Please return the results-of-operations text below in full, word for word.

EXTRACTED TEXT Start Marker

RESULTS OF OPERATIONS
Net income for the three months ended March 31, 1999 was approximately $311,000
compared to $489,000 for the similar period in 1998. The discussion that follows
will provide information about the various areas of income and expense that
resulted in the aforementioned results.
THREE MONTHS ENDED MARCH 31
For the three months ended March 31, 1999, interest income was $4,907,000
compared to $3,866,000 for the same period in 1998. This increase of
approximately 26.9%, $1,041,000, was primarily the result of increased volume
attributable to the acquisition of First Financial Bancorp in September, 1998.

EXTRACTED TEXT End Marker
RECORD SET Start Marker

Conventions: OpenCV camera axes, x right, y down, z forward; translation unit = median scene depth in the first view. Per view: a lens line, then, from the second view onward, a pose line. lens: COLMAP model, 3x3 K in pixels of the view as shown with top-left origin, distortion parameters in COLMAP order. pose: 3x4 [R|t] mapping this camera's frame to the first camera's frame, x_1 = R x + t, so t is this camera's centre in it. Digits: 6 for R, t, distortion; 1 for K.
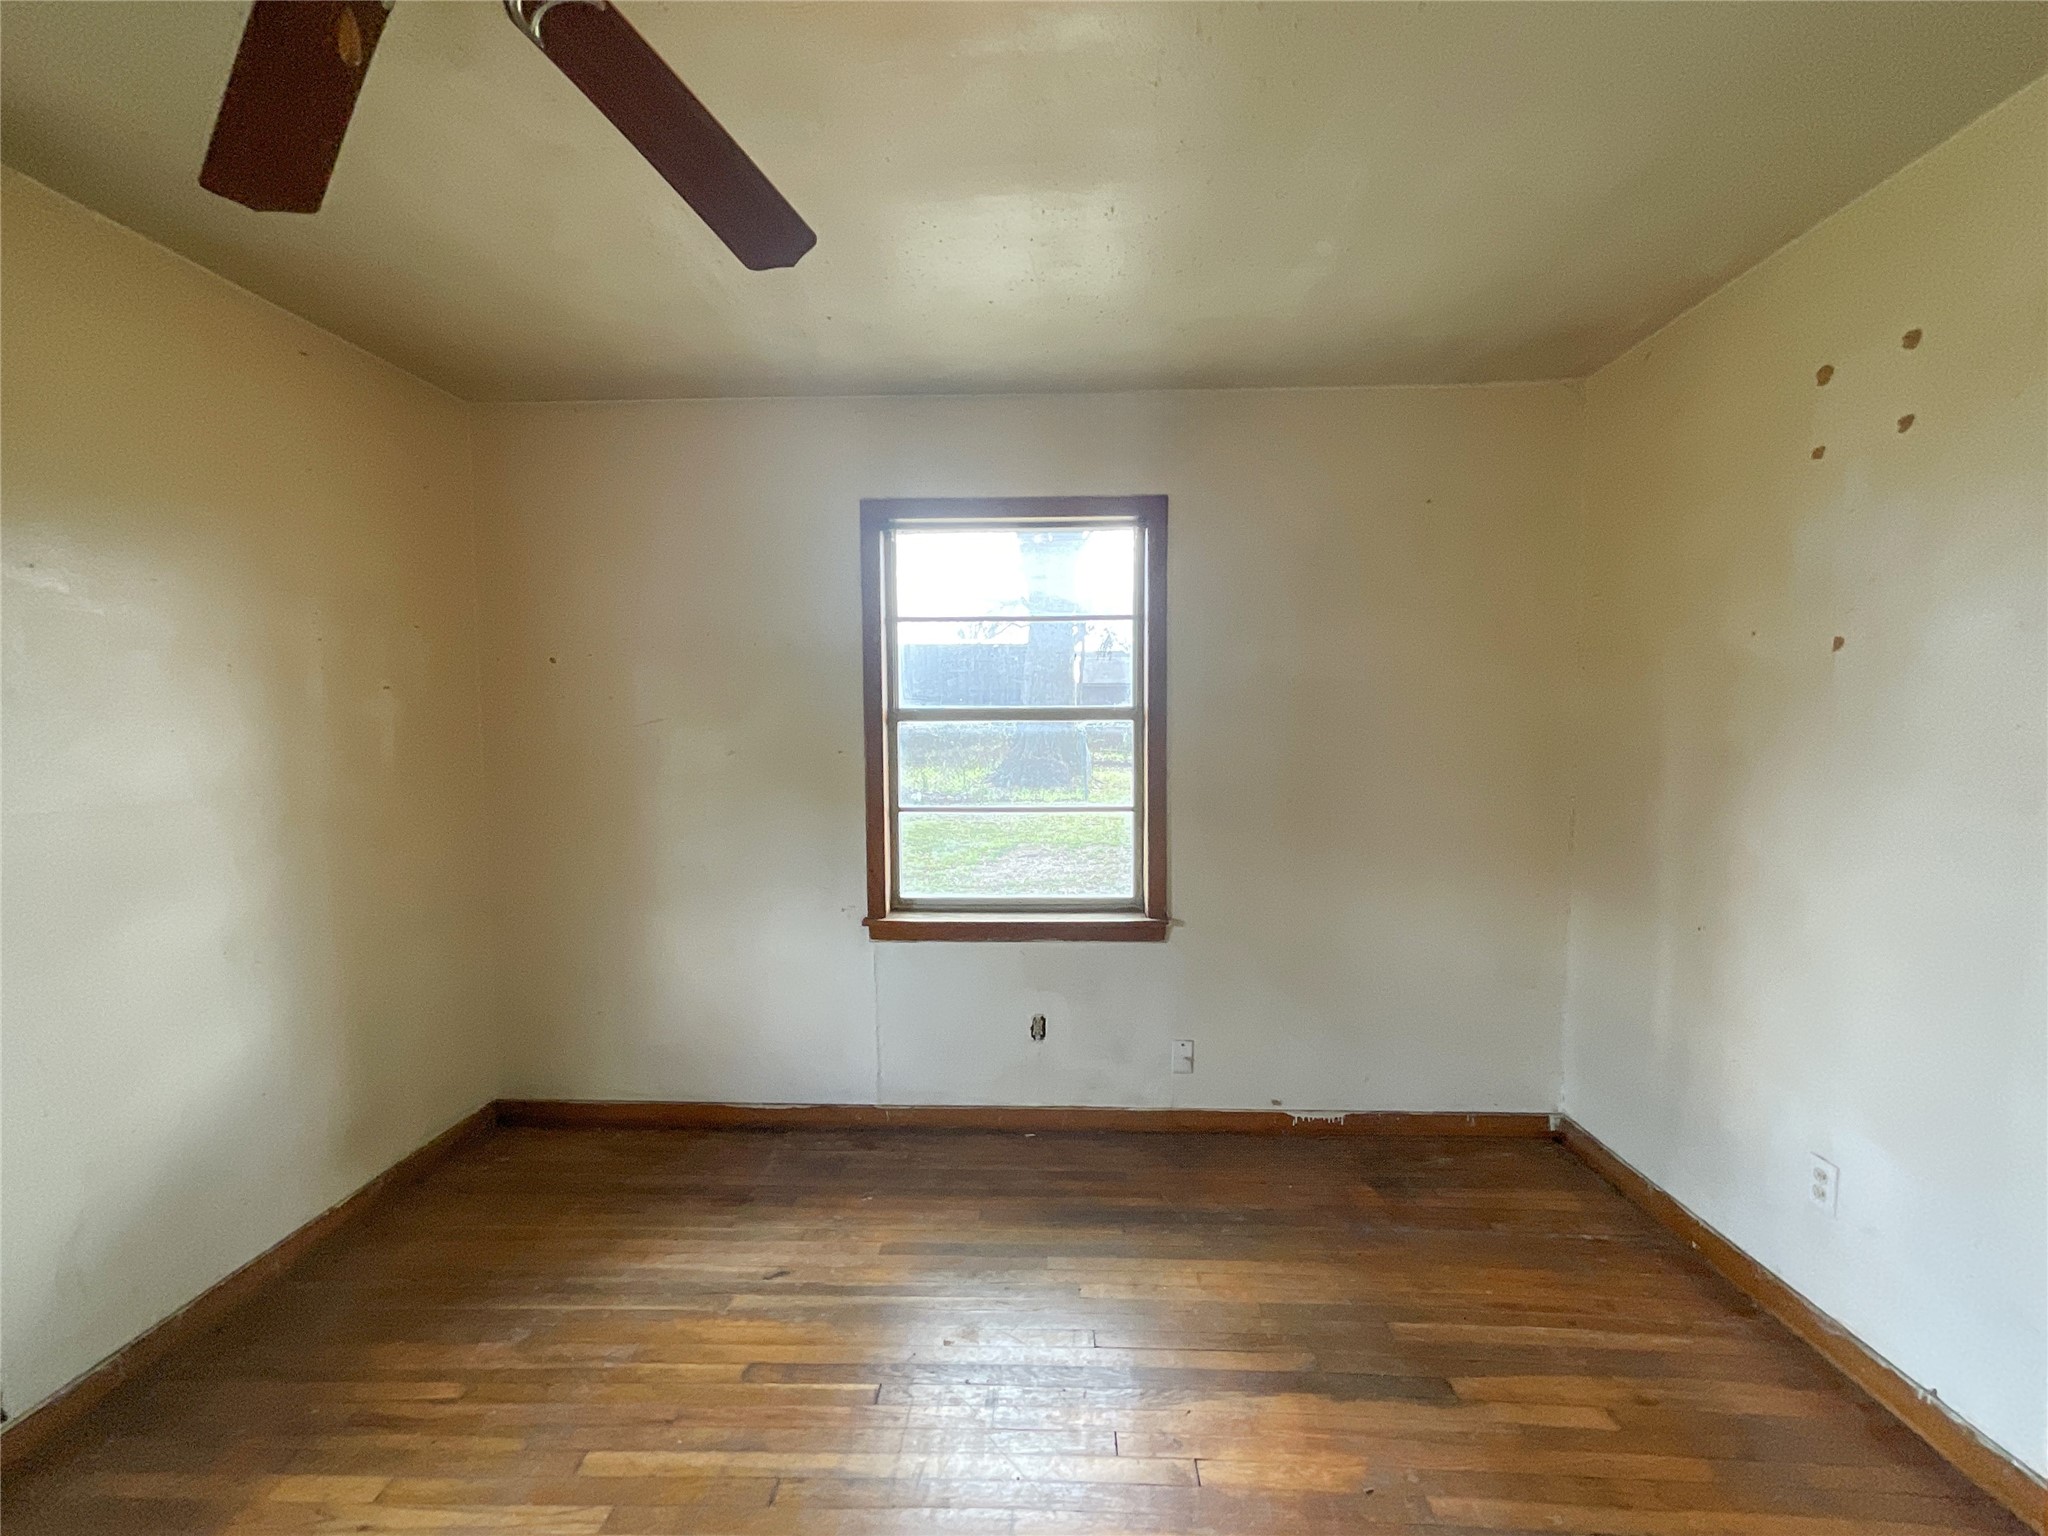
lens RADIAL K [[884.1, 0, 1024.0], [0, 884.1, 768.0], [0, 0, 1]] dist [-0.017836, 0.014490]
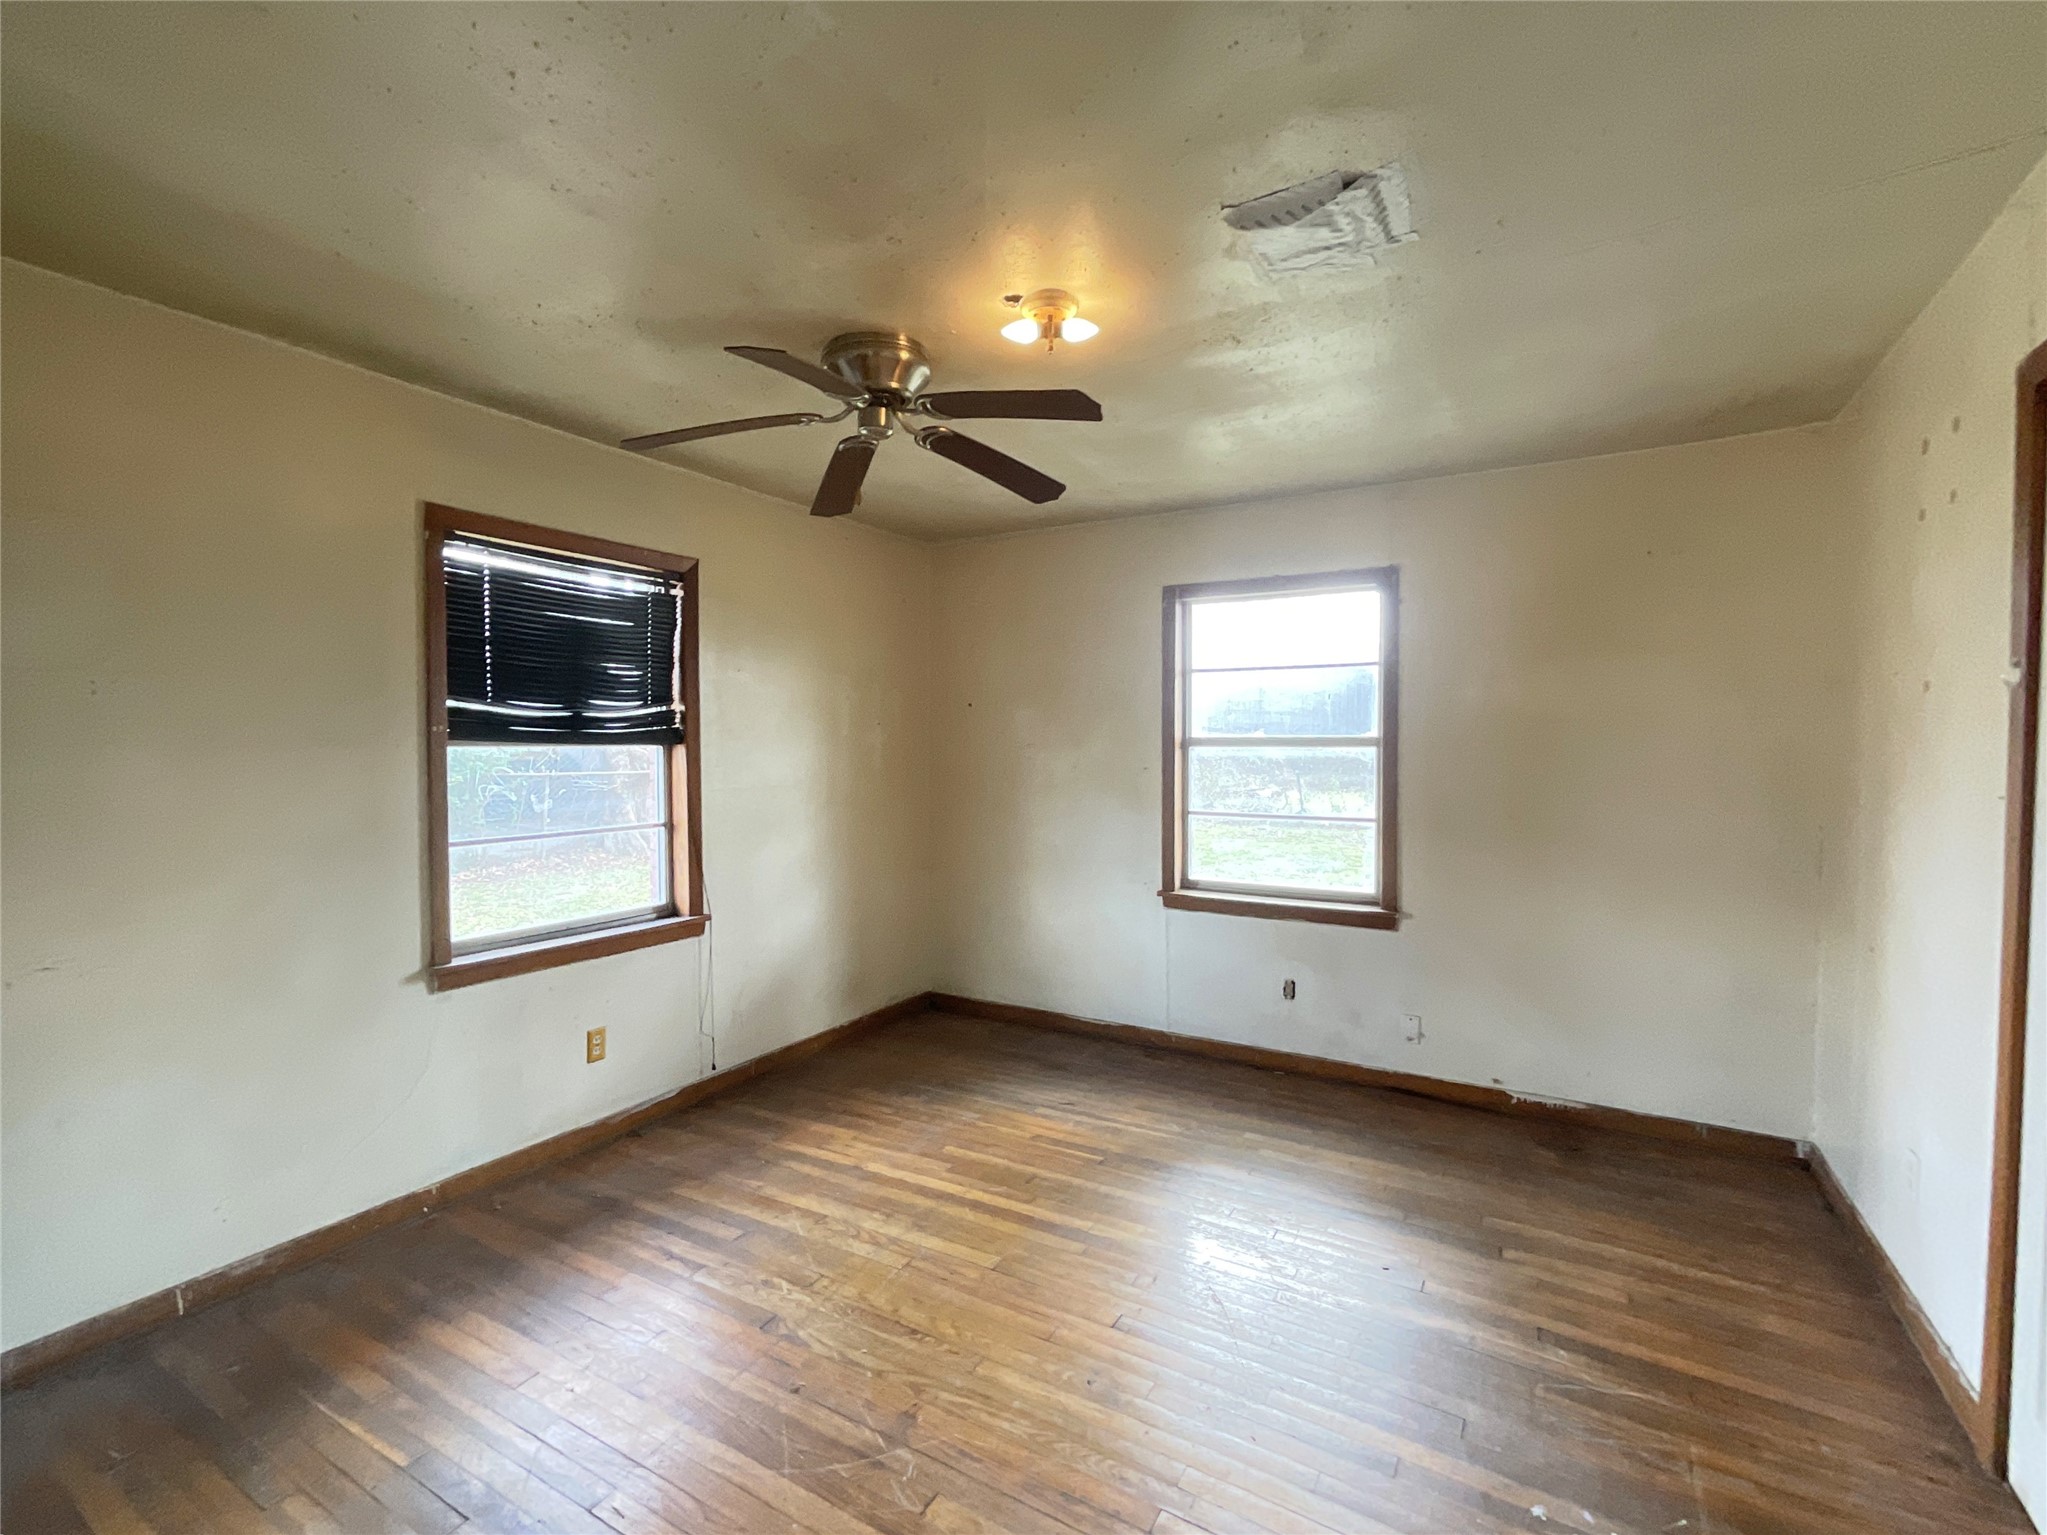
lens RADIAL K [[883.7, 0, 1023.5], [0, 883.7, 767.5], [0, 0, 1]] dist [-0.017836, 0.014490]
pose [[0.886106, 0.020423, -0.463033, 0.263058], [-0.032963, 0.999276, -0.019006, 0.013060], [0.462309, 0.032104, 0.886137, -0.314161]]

RECORD SET End Marker
RECORD SET Start Marker

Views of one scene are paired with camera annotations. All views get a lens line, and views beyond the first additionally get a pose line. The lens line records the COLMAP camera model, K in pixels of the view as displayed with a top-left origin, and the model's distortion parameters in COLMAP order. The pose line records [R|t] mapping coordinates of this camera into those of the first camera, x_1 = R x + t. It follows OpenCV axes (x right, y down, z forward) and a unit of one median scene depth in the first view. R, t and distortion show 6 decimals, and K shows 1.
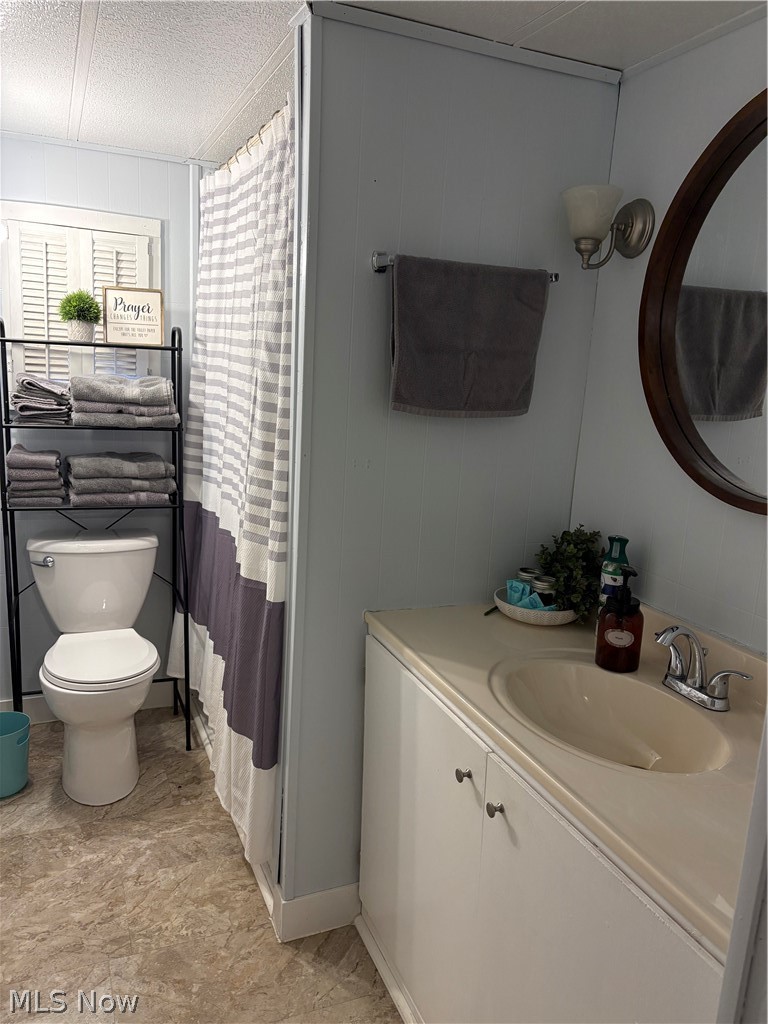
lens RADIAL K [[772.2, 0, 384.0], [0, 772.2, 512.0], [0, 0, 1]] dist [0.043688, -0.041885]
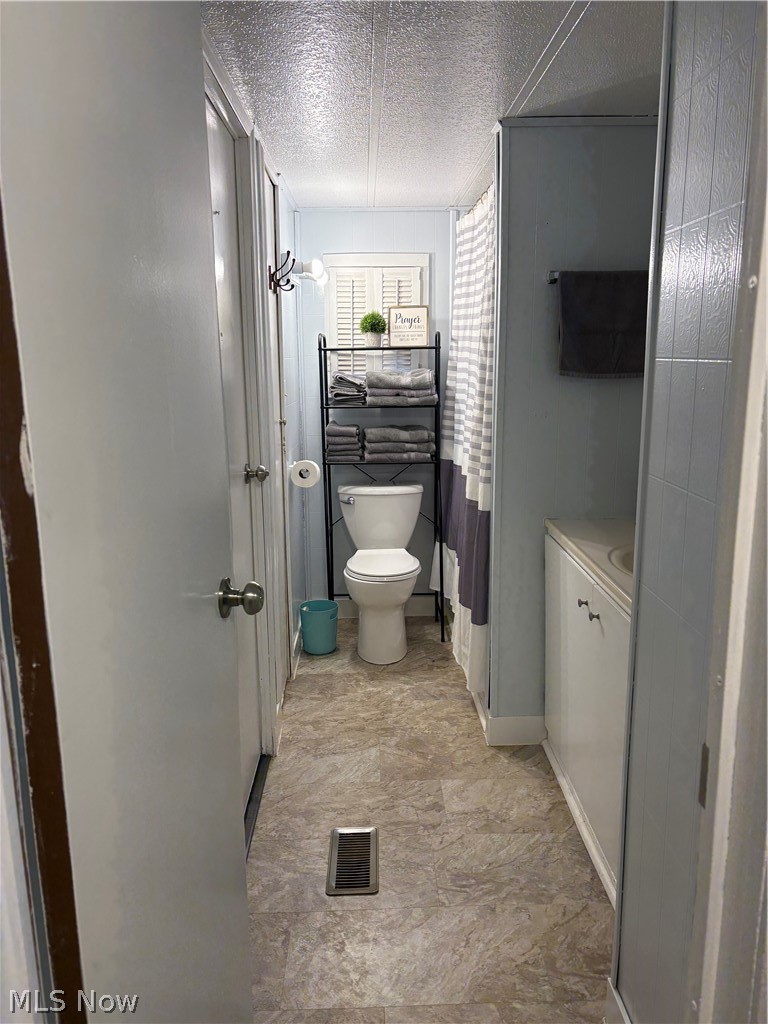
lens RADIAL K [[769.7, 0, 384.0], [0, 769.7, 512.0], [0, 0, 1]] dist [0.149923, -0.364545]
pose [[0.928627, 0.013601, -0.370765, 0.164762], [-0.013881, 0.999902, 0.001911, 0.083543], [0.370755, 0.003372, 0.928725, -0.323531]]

RECORD SET End Marker

EXPECTED ANSWER:
RESULTS OF OPERATIONS
Net income for the three months ended March 31, 1999 was approximately $311,000
compared to $489,000 for the similar period in 1998. The discussion that follows
will provide information about the various areas of income and expense that
resulted in the aforementioned results.
THREE MONTHS ENDED MARCH 31
For the three months ended March 31, 1999, interest income was $4,907,000
compared to $3,866,000 for the same period in 1998. This increase of
approximately 26.9%, $1,041,000, was primarily the result of increased volume
attributable to the acquisition of First Financial Bancorp in September, 1998.